First off, this place is so crowded you can't move. It makes it kinda tough to enjoy, and even tougher to get a drink - you have to push your way between the ogling dudes at the front who are not giving up their primo seats for anything.
The roving waitresses are extremely annoying - they have no sections obviously, so you get asked every 5 minutes if you need something, even if you're sitting there with nearly full drinks.

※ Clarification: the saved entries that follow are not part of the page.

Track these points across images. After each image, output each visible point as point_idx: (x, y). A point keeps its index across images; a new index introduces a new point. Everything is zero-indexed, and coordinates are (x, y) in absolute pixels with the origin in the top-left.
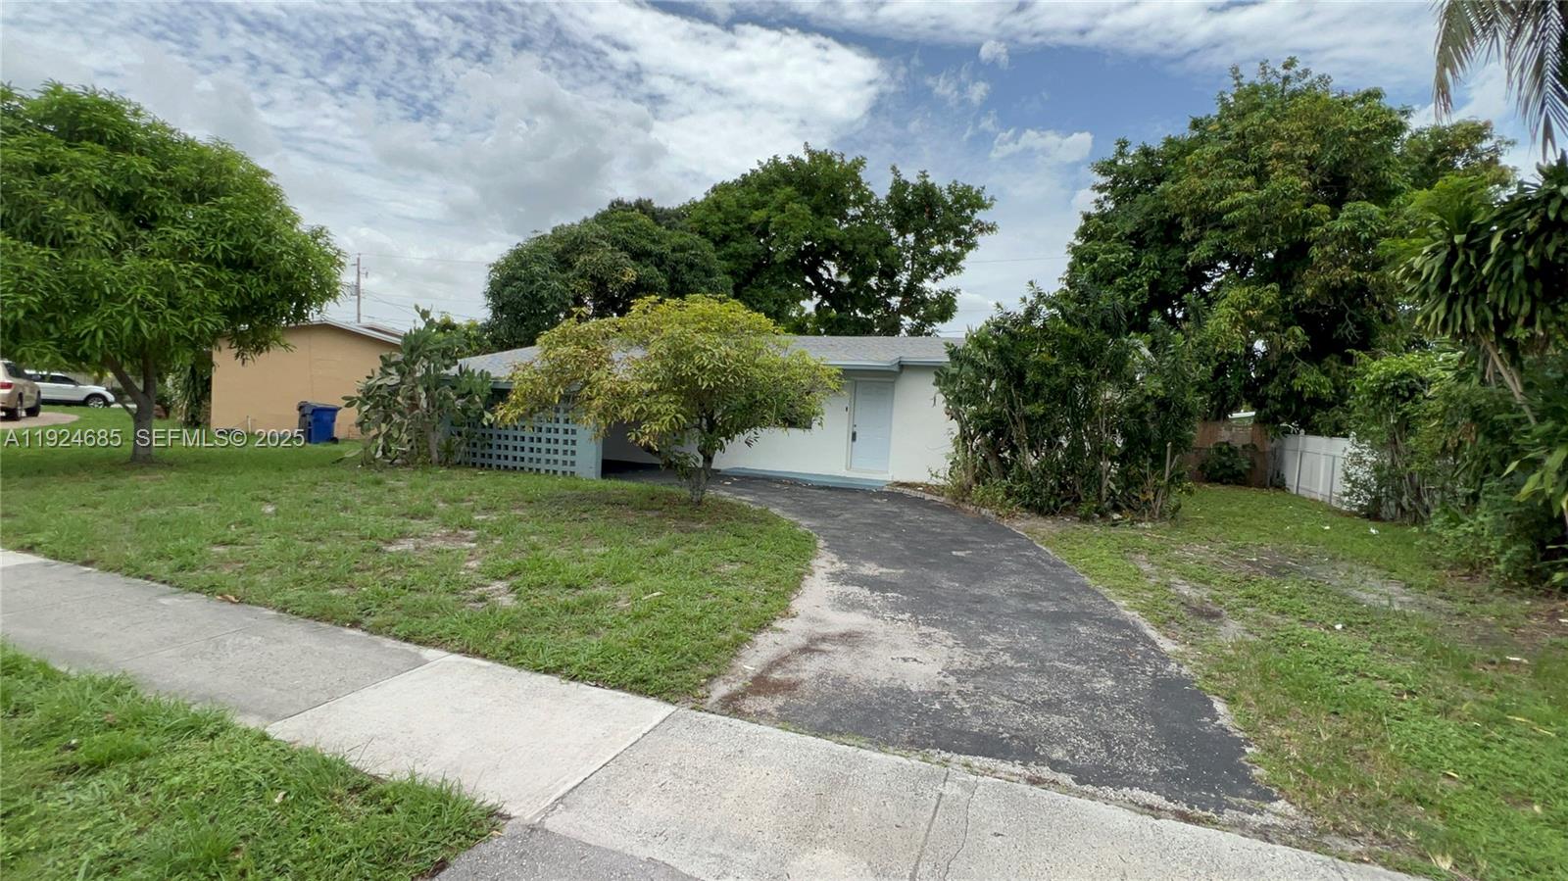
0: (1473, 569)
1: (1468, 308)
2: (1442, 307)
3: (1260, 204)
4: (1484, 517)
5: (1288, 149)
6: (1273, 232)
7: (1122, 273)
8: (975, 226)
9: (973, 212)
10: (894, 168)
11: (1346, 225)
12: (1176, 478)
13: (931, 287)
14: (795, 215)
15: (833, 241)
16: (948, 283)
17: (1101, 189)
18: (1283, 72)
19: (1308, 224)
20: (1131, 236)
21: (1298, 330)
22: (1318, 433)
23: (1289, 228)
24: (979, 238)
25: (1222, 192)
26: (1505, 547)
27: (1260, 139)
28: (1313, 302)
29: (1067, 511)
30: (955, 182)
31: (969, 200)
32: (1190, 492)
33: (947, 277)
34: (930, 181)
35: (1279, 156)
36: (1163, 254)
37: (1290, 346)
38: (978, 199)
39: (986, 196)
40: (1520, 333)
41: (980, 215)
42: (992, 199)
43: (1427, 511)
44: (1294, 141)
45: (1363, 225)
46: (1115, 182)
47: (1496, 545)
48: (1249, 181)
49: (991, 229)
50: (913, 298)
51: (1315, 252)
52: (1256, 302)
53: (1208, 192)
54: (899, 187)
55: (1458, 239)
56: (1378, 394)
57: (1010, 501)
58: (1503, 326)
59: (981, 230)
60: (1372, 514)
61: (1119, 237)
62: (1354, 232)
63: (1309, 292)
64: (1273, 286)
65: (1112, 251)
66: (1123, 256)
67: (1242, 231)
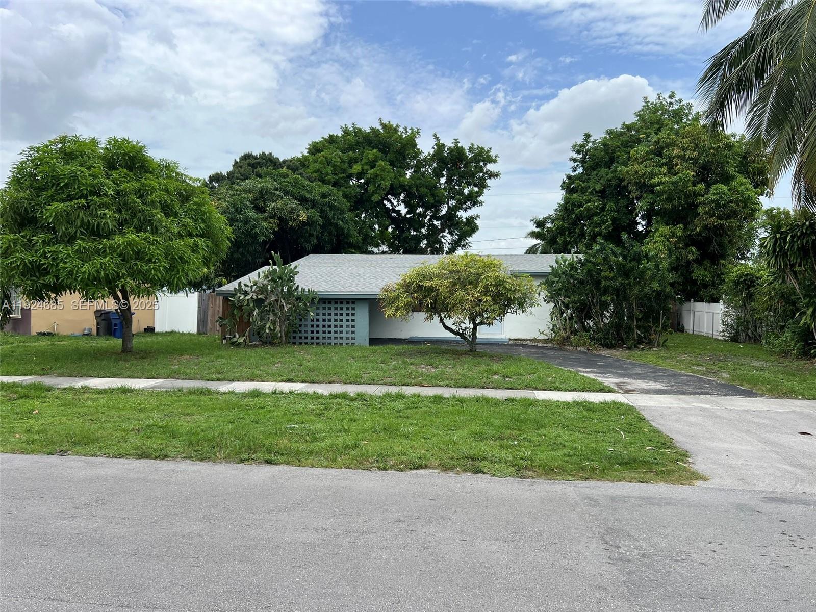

The bartenders have been uber bitchy the last several times; yes we know, you're hot enough to work here, but you're still just a bartender in the service industry. Drop the act. One of my lady friends ordered Grateful Deads, and was handed 2 shots. What the??? Upon correcting the bartender that they were actual drinks, she got such a horrible look that she refused to go back to the bar... oh, and also received 2 undrinkable drinks. Seriously, these were terrible. My Long Island at $8 was just as bad - literally tasted like rubbing alcohol. I had to order a Coke to chase swallows of it with.
Curious as to WHY our drinks were so awful, I squeezed up to the bar to see what liquor they used. Good luck would have it that the dude next to me also ordered a Long Island, and I found out why it tasted like rubbing alcohol - for your $8 drink, you get it made with Montezuma tequila and Barton's gin. Oh, and not shaken, just layered on with maybe 1/4" Coke on top.
... FFS, that is disgusting. My bartender friends would be horrified. They need to hire some girls that actually know how to mix a drink.
For the final act, I got stared down as I signed my tab - I don't know if she was afraid I was gonna steal her precious pen, or she was trying to intimidate me into a bigger tip, but it was awkward.